A trip to a grocery store elsewhere is always a reminder of how spoiled we Americans are for price and choice. The differences are sometimes inexplicable. Here, Eggland’s Best Organic Eggs are the same price as at my local store, but a large jar of peanut butter is $11 and change. Most peculiarly for an island, there is no seafood department. “You get that at the beach,” Cali explained.
Trees lie around lazily in the sun, blaming Hurricane Matthew for their inactivity.
None of us had the energy to deal with a car last night. This morning we will immerse ourselves in the bracing business of driving in what the Duke of Windsor once referred to as “a third-class British colony.” (That man really was spoiled.) Being only sixty miles off the American coast, only half the cars have right-side steering wheels. That and the exuberant, erratic driving ought to shake off our flying lethargy in a hurry.

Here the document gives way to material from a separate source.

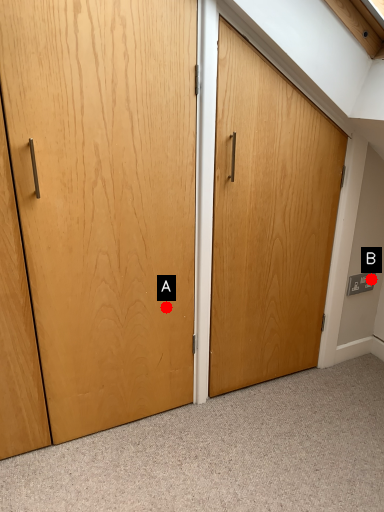
Question: Two points are circled on the image, labeled by A and B beside each circle. Among these points, which one is nearest to the camera?

Choices:
 (A) A is closer
 (B) B is closer

Answer: (A)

How not to pack for a painting trip

I love travel but loathe packing. My clothes take me fifteen minutes or so, as one pair of paint-stained clamdiggers is interchangeable with any other. It’s the tools, paints and supplies that require thought.  I always print out my student supply list as a starting point. (You can find a copy here.)
I had unexpected company on the weekend. That meant I was even less prepared than usual. Still, with list in hand, I was unlikely to forget anything useful.

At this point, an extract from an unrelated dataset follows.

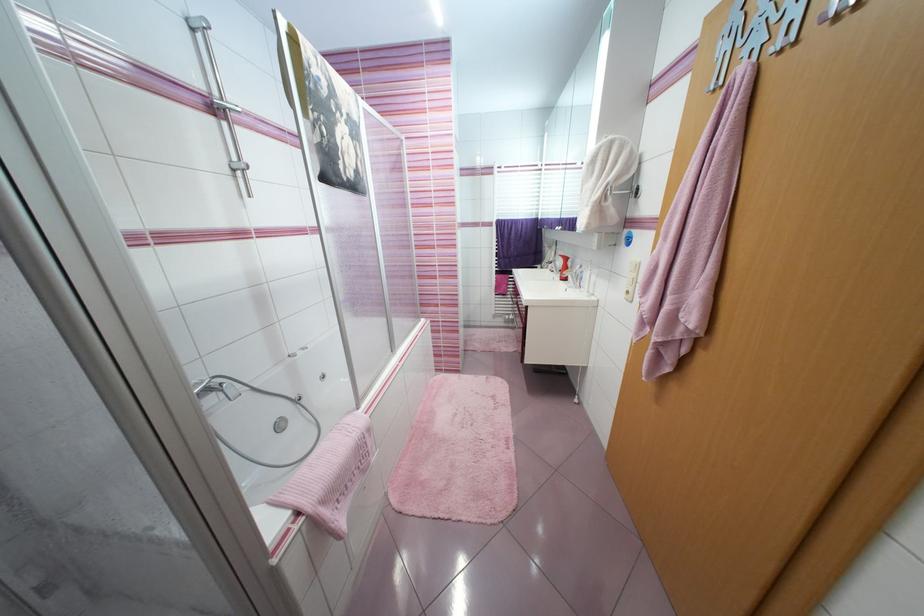
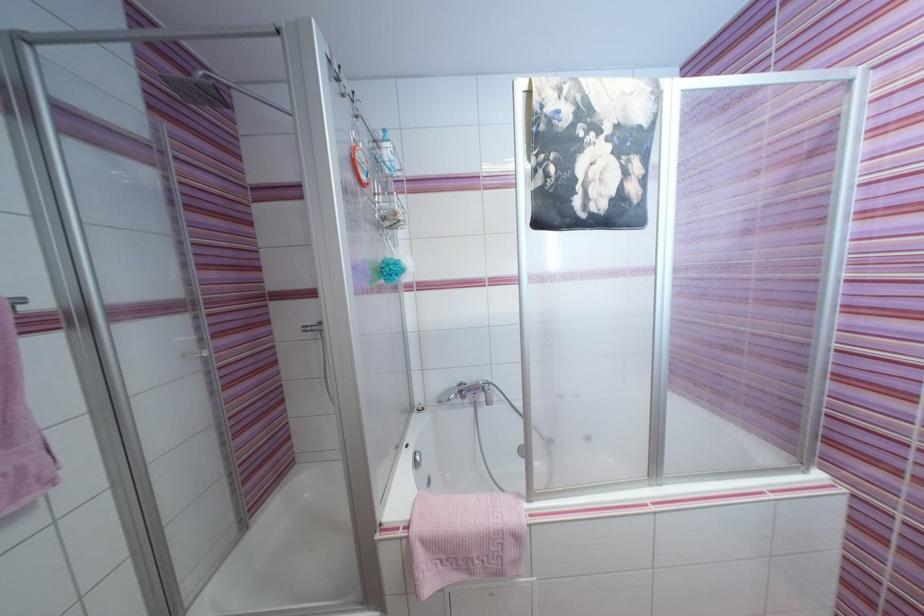
Find the pixel in the second image that matches point (373, 431) in the first image.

I’m on my way to Freeport in the Bahamas to paint with Joelle Feldman and Bobbi Heath. I felt good about my packing job until I saw theirs. Bobbi also works from a list, but hers is separated into “checked luggage” and “carry on.” Bobbi’s painting kit was lost en route to Brittany last year and not recovered until long after she got home. She has learned the painful lesson that some things shouldn’t be checked.
Less attention to my pedicure, more to packing would have helped.
Recently, one of my students arrived at the airport with a new 150 ml tube of paint in her carry-on bag. “Everyone knows you can’t do that,” we think. You’d be surprised at the mistakes you can make if you’re rushed or tired. Mercifully, it was just titanium white instead of a more expensive pigment.
Bearing that in mind, I carefully tucked my paints into my checked luggage. My tools and easel I kept in my carry-on. They are the priciest part of my kit and would be the hardest to replace on the road.
Joelle is a pastel painter. Her entire kit and clothing fit into a carry-on bag. That’s partly because she’s very efficient. Her clothes were vacuum-packed. Bobbi and I have the excuse of being oil painters to explain our extra luggage. We’d also been advised to bring toilet paper and paper towels with us, so our bags were fluffier than normal.
You really packed a half-empty bottle of plonk, Carol?
The first intimation that I might have done a bad job packing came last night when I realized I’d tucked my umbrella into my kit. It’s cumbersome and I never bring it on the road if I can help it. There was no going back, so it is heading to the Bahamas with me. This morning I noticed an odd shape sticking out of my suitcase. Investigating, I found a half-finished bottle of wine. It has been in my luggage since I returned from Canada in October.
Bobbi’s suitcase was far more orderly than mine.
Even we couldn’t face stale red wine before 6 AM. So I rinsed my hair with it.
But my real painting advice for the day is to make sure you put your palette knives, scraper and Leatherman tool in your checked luggage, not your carry-on. The alternative—replacing them or paying for another checked bag—are both expensive, as I now know.
Looking for packing advice? You should probably ask Bobbi or Joelle.